■ **The task**
Once you reach the line containing "This project is" in the data below, restate each line word for word up to and including the one containing "## Contributing".
- Opening Delimiter -
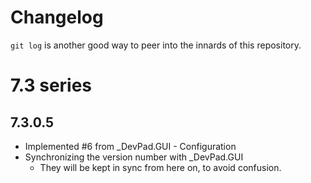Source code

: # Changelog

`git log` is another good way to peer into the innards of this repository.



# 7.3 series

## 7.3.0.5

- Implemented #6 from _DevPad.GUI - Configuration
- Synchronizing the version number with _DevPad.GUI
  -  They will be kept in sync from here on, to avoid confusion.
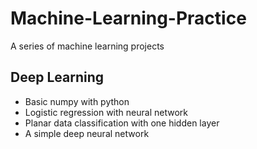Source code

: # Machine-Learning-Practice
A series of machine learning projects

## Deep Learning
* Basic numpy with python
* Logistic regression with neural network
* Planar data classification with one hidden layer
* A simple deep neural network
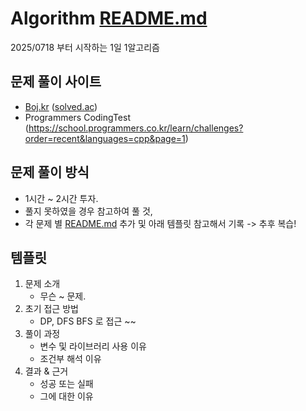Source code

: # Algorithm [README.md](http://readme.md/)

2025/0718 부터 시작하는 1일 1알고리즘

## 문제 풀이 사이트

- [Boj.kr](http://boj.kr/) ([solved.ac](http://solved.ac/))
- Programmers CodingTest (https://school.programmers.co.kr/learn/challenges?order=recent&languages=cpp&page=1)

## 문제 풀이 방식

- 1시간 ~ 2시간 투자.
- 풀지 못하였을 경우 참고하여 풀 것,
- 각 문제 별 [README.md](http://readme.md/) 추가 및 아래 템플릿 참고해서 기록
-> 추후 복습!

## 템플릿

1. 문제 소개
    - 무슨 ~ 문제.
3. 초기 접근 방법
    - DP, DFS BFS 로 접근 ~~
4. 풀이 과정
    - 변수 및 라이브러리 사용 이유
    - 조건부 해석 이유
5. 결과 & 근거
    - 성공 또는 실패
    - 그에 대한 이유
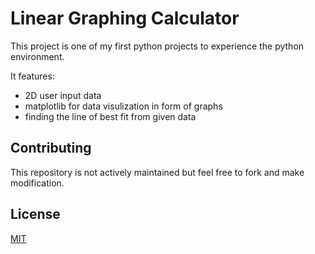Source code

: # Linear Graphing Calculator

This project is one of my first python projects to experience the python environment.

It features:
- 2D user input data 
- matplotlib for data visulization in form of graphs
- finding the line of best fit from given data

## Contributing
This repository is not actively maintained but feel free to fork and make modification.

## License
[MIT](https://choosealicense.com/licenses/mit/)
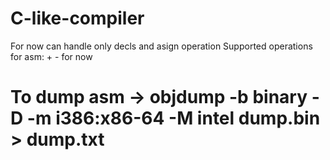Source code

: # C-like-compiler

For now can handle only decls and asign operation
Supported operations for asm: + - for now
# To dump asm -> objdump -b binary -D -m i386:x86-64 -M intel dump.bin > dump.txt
- Closing Delimiter -
- Opening Delimiter -
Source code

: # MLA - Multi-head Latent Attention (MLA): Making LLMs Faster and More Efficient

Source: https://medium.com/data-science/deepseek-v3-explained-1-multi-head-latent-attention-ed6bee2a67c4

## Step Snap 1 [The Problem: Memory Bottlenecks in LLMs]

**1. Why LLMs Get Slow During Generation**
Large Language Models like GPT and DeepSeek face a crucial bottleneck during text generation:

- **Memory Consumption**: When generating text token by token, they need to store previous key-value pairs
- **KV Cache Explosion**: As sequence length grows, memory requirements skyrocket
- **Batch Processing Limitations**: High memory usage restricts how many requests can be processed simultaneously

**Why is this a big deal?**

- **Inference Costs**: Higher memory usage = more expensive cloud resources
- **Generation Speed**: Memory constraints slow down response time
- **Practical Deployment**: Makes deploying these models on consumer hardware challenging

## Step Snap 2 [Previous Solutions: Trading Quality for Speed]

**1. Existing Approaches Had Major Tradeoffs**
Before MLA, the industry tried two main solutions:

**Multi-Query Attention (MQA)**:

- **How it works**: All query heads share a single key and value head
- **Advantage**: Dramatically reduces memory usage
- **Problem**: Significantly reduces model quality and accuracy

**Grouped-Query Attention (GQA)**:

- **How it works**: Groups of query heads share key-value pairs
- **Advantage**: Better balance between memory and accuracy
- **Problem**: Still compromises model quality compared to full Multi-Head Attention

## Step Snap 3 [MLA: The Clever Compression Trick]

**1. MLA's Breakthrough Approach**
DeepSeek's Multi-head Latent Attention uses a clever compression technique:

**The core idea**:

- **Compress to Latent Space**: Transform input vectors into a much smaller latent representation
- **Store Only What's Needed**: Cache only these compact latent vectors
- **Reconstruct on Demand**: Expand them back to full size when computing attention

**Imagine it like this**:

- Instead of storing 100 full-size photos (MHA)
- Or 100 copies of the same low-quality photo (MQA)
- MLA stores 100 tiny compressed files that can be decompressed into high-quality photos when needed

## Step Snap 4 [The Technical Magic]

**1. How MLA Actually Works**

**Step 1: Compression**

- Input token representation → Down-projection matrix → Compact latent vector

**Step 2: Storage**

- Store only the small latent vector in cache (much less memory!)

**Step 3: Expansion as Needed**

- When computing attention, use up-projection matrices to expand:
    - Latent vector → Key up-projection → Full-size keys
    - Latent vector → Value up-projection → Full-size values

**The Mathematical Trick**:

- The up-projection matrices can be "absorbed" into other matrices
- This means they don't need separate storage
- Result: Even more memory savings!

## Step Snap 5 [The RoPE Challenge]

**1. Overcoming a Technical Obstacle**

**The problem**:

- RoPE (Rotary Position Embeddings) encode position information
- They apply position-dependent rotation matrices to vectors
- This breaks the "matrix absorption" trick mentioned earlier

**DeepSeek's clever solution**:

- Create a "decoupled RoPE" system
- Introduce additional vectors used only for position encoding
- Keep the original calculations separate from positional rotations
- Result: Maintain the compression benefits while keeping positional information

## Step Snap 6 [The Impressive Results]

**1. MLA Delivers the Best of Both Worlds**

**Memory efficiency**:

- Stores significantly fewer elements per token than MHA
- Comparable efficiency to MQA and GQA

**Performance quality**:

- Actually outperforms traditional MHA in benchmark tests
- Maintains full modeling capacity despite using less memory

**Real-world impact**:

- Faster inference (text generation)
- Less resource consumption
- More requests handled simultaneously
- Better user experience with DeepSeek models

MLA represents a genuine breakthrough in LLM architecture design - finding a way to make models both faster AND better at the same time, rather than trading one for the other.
- Closing Delimiter -
- Opening Delimiter -
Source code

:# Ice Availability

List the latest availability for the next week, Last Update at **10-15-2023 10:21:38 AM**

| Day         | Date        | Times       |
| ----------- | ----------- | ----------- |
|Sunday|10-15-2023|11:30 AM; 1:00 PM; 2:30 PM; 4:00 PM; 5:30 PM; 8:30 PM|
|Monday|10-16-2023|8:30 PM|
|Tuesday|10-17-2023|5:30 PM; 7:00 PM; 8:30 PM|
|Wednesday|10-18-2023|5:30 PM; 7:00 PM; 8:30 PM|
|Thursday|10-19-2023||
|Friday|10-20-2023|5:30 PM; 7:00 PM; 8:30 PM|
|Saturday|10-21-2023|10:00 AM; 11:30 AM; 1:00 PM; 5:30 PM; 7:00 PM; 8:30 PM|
- Closing Delimiter -
■ **Response to the task**
This project is one of my first python projects to experience the python environment.

It features:
- 2D user input data 
- matplotlib for data visulization in form of graphs
- finding the line of best fit from given data

## Contributing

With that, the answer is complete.